Please pull out every line in the items below that contains the string "name".

## Entries provided
==============================
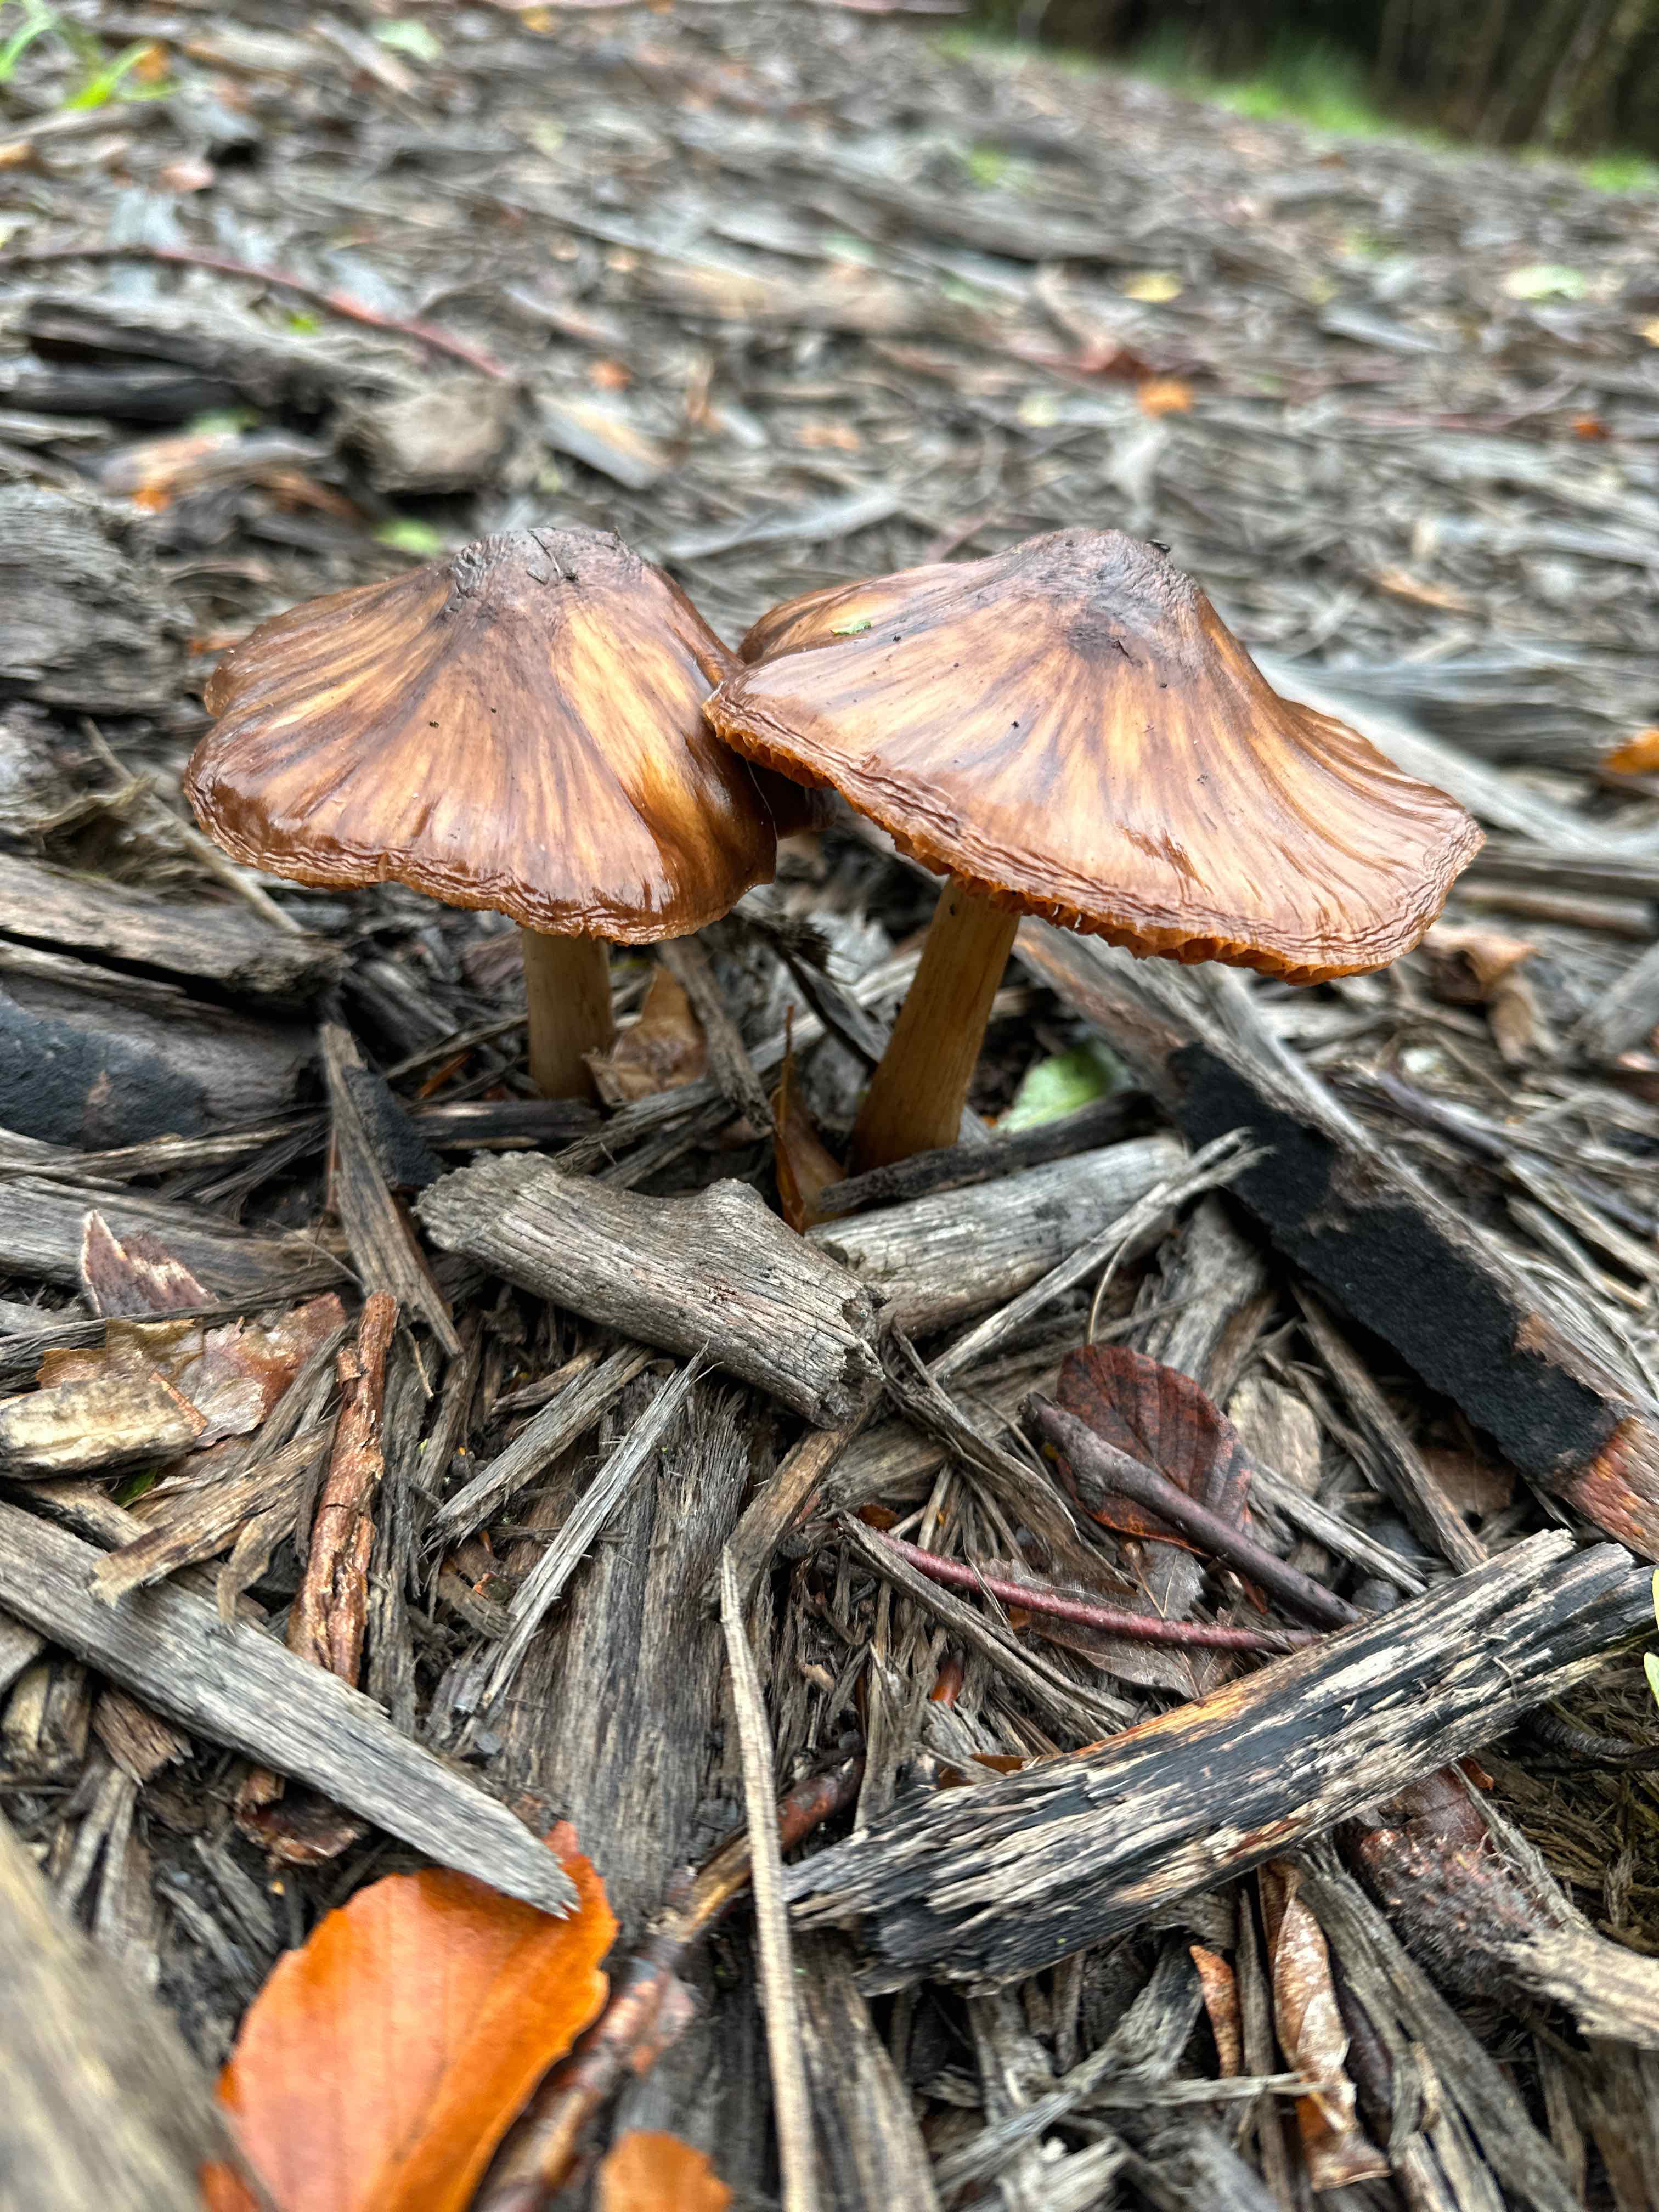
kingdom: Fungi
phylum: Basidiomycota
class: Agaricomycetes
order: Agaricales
==============================
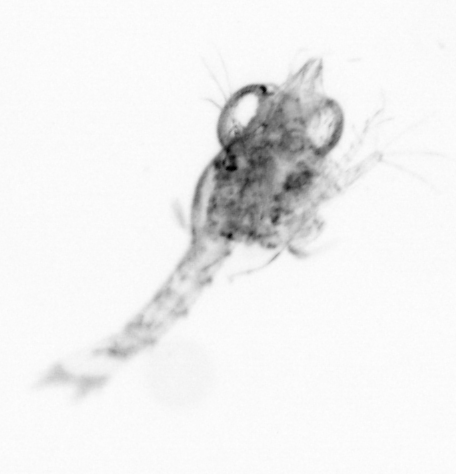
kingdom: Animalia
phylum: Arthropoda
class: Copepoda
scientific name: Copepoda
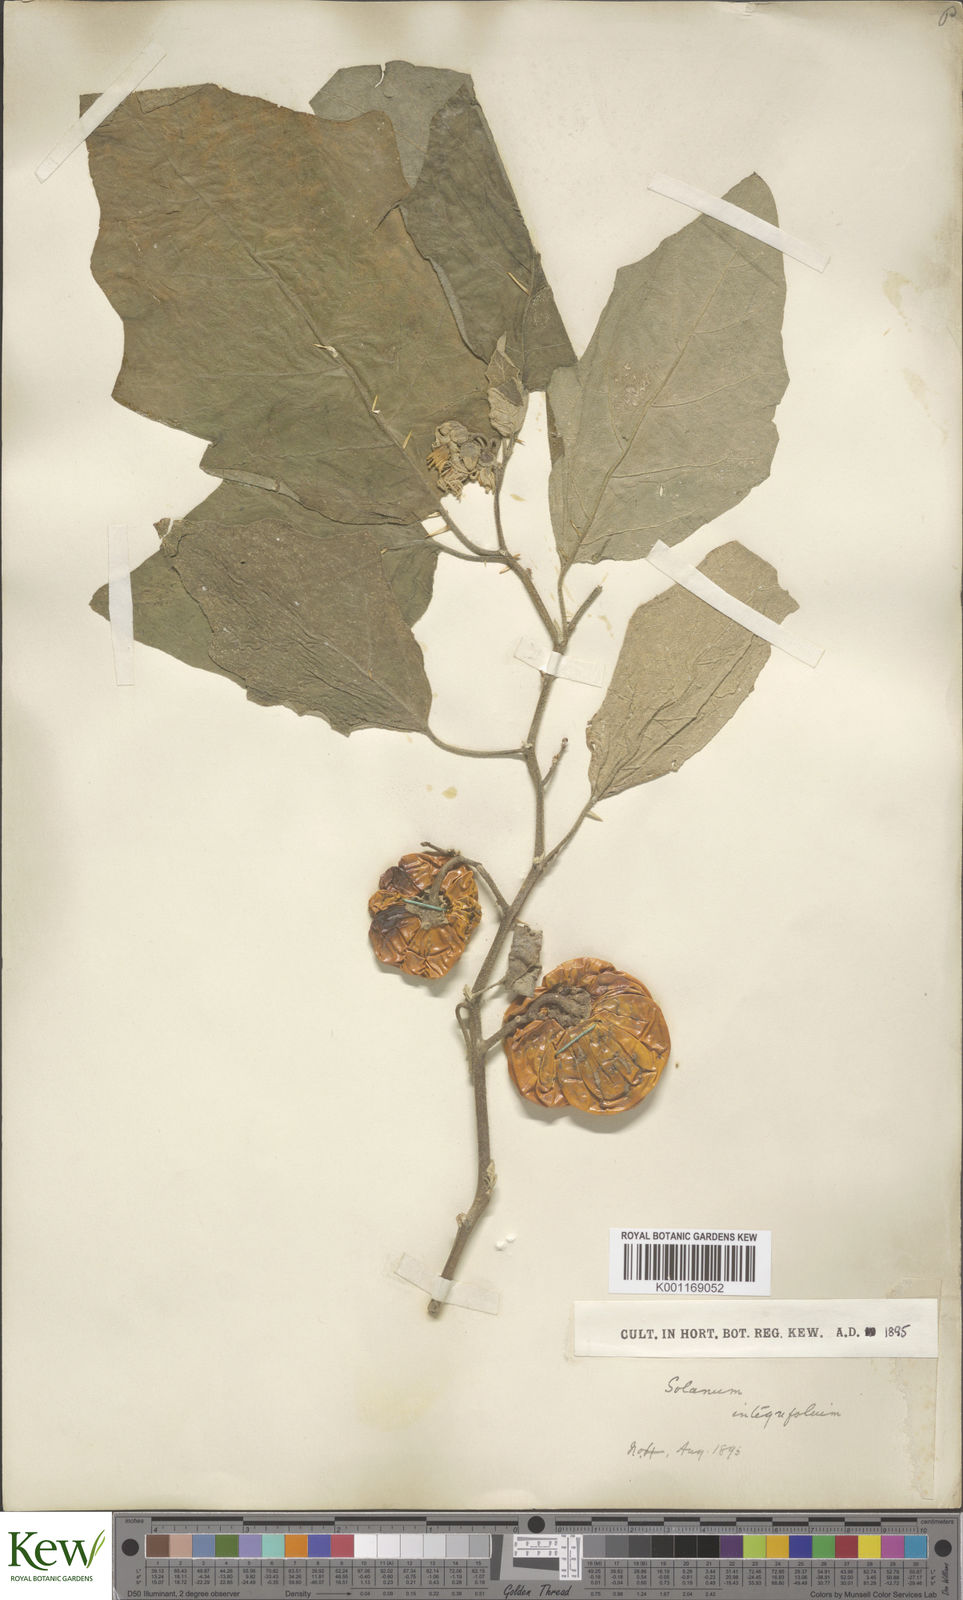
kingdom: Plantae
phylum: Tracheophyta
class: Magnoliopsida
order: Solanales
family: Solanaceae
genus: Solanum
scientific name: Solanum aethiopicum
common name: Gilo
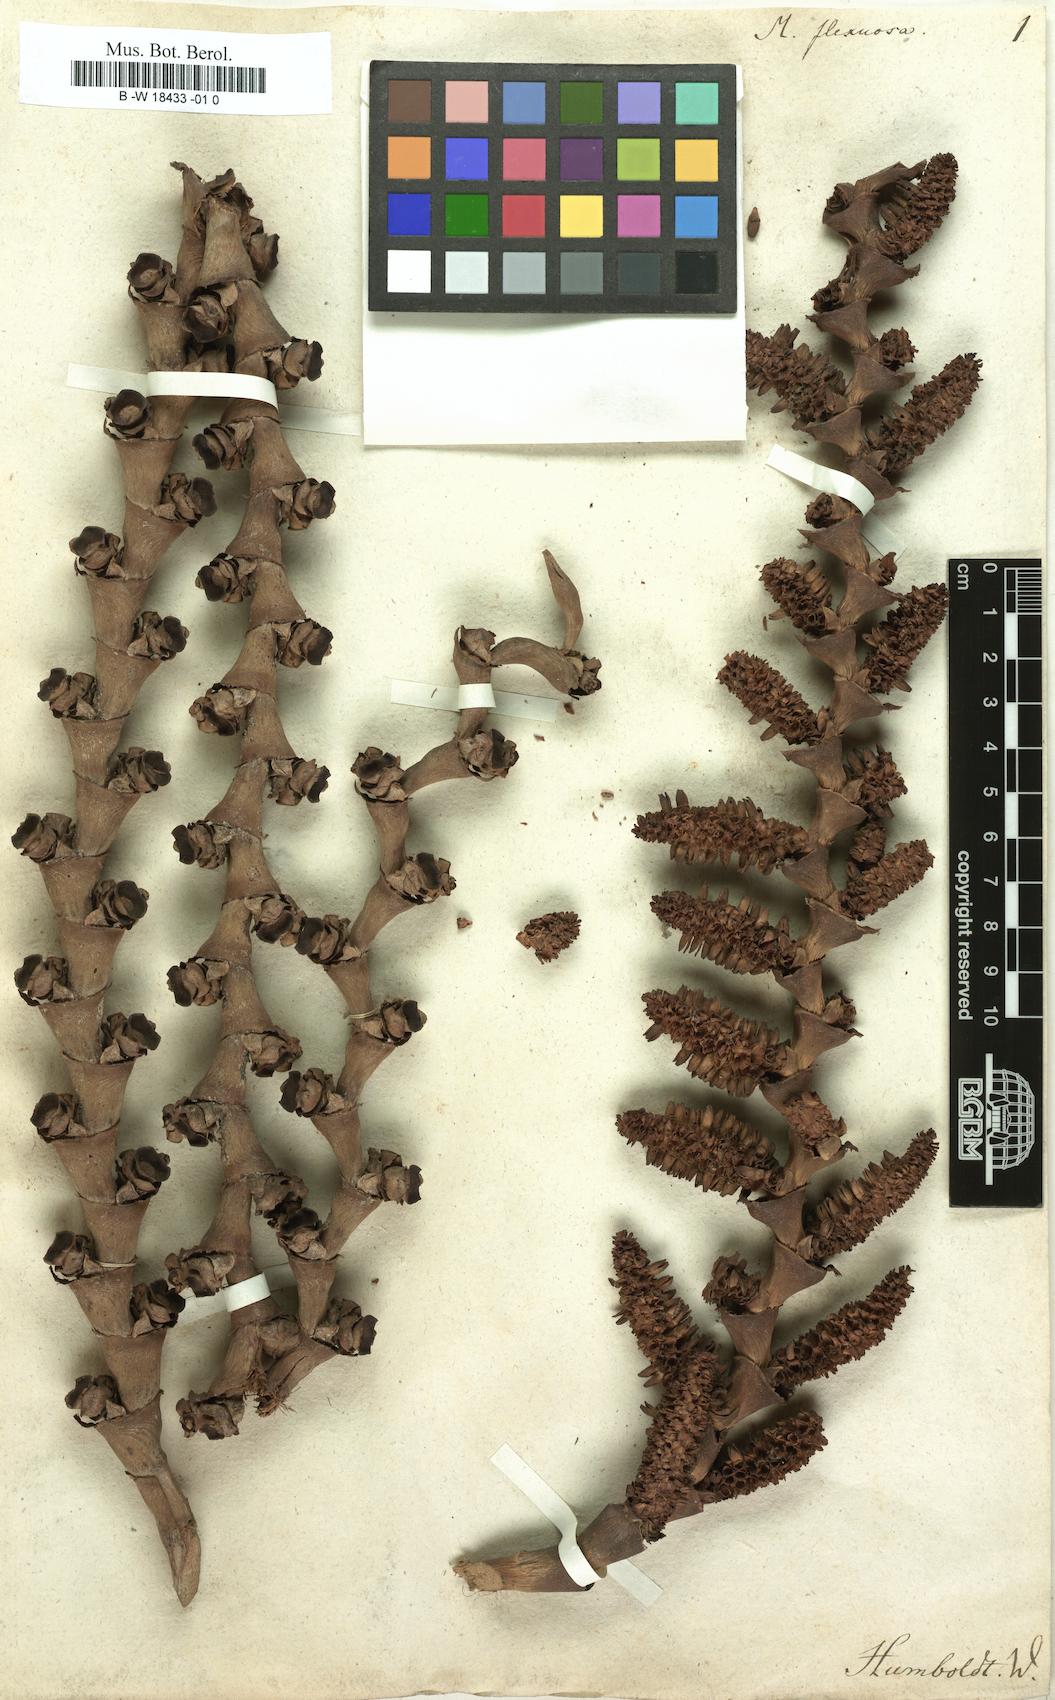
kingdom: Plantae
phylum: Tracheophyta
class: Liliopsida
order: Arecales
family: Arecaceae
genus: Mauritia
==============================
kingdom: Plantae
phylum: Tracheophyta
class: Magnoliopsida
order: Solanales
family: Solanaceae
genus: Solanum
==============================
## Full response
scientific name: Copepoda
scientific name: Solanum aethiopicum
common name: Gilo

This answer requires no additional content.